Docs / Architecture Overview

Architecture Overview

GoPress is organized as a core engine plus registered themes and plugins. Themes and plugins do not call each other directly; both communicate with core through interfaces, registries, hooks, template helpers, settings providers, and request context.

Startup Flow

gopress serve
  -> scan themes/ and plugins/ for marker files (theme.toml / plugin.toml)
  -> regenerate internal/autoload/autoload_gen.go (blank imports)
  -> exec `go run ./cmd/server` (flags forwarded, signals forwarded)
cmd/server
  -> blank-import internal/autoload (triggers all theme/plugin init())
  -> config discovery
  -> database connection
  -> table prefix setup
  -> engine construction
  -> core migrations
  -> theme and plugin registration
  -> active theme setup
  -> admin, API, installer, and frontend routes

gopress build follows the same first three steps but ends with go build -o build/gopress-server ./cmd/server instead of go run β€” production binaries do not need the Go toolchain at runtime.
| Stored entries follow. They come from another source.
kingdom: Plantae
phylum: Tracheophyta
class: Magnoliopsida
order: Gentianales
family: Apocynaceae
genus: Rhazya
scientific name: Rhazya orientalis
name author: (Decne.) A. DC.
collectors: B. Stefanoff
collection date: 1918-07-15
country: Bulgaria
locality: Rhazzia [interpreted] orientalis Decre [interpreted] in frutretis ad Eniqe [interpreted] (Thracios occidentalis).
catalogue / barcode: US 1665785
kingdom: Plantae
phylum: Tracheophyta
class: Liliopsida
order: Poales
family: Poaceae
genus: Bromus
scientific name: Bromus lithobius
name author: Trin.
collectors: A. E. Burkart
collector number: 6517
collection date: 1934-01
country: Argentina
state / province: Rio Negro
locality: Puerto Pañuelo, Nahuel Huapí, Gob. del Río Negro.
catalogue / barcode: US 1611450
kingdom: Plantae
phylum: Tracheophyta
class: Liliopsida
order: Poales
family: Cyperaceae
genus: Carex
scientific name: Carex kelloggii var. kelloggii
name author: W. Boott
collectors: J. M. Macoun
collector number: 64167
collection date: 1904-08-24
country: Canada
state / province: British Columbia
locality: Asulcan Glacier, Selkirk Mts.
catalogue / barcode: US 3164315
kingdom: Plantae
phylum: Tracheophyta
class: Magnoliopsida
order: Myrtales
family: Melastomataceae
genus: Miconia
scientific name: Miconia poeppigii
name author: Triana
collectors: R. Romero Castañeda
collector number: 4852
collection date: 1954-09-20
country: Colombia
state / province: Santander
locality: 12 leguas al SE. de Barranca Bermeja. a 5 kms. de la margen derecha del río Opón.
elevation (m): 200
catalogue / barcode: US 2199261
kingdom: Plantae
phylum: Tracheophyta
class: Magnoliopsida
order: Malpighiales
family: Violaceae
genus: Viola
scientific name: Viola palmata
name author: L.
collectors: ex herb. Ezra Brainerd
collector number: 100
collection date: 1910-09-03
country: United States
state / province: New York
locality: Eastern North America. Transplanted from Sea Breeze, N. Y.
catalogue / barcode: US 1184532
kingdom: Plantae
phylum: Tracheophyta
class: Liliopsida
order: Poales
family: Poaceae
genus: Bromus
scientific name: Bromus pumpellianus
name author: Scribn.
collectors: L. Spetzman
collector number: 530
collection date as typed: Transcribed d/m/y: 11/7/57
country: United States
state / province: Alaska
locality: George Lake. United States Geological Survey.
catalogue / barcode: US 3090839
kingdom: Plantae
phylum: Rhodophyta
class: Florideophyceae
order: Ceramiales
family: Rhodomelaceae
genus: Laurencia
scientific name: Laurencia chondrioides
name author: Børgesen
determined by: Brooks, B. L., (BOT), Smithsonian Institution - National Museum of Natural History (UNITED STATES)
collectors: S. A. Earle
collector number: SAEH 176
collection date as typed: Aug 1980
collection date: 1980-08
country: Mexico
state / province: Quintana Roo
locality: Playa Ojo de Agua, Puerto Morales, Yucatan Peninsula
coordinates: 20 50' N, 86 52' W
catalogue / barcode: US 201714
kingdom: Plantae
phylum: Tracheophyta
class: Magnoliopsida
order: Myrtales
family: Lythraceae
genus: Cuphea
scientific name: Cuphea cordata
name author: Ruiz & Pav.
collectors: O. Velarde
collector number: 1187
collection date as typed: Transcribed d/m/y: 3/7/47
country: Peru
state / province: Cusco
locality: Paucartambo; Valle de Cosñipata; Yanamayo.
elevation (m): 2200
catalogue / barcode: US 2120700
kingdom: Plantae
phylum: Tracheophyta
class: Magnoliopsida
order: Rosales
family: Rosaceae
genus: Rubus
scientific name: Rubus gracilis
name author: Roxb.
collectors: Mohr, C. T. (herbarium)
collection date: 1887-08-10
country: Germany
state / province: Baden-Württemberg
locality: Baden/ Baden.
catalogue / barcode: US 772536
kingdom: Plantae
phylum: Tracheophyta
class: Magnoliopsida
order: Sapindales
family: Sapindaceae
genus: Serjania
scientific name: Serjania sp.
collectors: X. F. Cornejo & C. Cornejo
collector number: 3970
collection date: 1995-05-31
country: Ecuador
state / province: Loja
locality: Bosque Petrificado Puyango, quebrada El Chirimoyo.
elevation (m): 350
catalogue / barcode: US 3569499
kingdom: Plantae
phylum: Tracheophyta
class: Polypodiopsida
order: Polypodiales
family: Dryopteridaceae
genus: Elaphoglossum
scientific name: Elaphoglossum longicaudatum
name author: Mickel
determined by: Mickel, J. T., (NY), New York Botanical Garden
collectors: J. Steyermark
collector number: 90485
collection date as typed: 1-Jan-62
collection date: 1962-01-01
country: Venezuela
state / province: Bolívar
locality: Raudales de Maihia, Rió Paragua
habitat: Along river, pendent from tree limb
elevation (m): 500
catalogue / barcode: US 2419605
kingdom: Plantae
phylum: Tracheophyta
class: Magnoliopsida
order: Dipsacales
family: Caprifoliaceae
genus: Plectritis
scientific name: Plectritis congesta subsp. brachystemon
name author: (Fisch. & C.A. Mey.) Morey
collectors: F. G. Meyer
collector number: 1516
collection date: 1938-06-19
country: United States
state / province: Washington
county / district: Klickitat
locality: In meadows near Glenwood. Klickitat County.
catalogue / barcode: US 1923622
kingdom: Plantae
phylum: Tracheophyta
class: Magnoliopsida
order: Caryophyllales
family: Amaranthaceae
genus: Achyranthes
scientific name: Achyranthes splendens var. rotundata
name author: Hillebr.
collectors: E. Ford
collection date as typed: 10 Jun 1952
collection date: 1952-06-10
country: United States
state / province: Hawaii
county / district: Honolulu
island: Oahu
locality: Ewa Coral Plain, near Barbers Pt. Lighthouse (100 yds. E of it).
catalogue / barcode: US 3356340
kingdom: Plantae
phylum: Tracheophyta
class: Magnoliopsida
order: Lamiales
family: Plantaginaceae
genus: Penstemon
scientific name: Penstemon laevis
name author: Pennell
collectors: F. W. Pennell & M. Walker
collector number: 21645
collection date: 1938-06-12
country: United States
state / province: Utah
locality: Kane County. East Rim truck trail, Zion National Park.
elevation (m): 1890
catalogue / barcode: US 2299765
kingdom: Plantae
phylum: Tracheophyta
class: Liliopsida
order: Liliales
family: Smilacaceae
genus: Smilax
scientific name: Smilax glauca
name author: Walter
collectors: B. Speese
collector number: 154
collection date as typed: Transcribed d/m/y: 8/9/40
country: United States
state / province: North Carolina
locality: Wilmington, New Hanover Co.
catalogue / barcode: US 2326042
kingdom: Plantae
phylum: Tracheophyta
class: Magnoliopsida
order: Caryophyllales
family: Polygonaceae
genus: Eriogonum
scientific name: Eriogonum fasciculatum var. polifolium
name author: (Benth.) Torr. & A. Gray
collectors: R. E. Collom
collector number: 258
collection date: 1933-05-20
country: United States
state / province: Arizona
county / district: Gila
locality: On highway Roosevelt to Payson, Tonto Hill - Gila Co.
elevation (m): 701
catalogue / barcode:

If the site is not installed yet, the handler switcher routes requests to the installer. After setup, the same process can switch to the live application without requiring a manual TOML edit.

Engine Responsibilities

  • Own database repositories, rewrite engine, SEO builder, hook bus, cache, media repository, workers, and admin services.
  • Register core content types that must survive theme switching.
  • Load theme-declared content types from theme.toml, including rewrite slugs and archive/detail template mapping.
  • Initialize active plugins and remove plugin hooks when they are disabled.
  • Rebuild frontend routes after theme switching or relevant setting changes.

Extension Model

The extension model is deliberately simple:

  • Themes register themselves with core.RegisterTheme.
  • Plugins register themselves with core.RegisterPlugin.
  • Themes use theme.App to access engine services.
  • Plugins subscribe to actions and filters exposed by core.
  • Shared behavior is exposed by core-level helpers and hook names.

This keeps the architecture open to third-party packages without creating hidden dependencies between themes and plugins.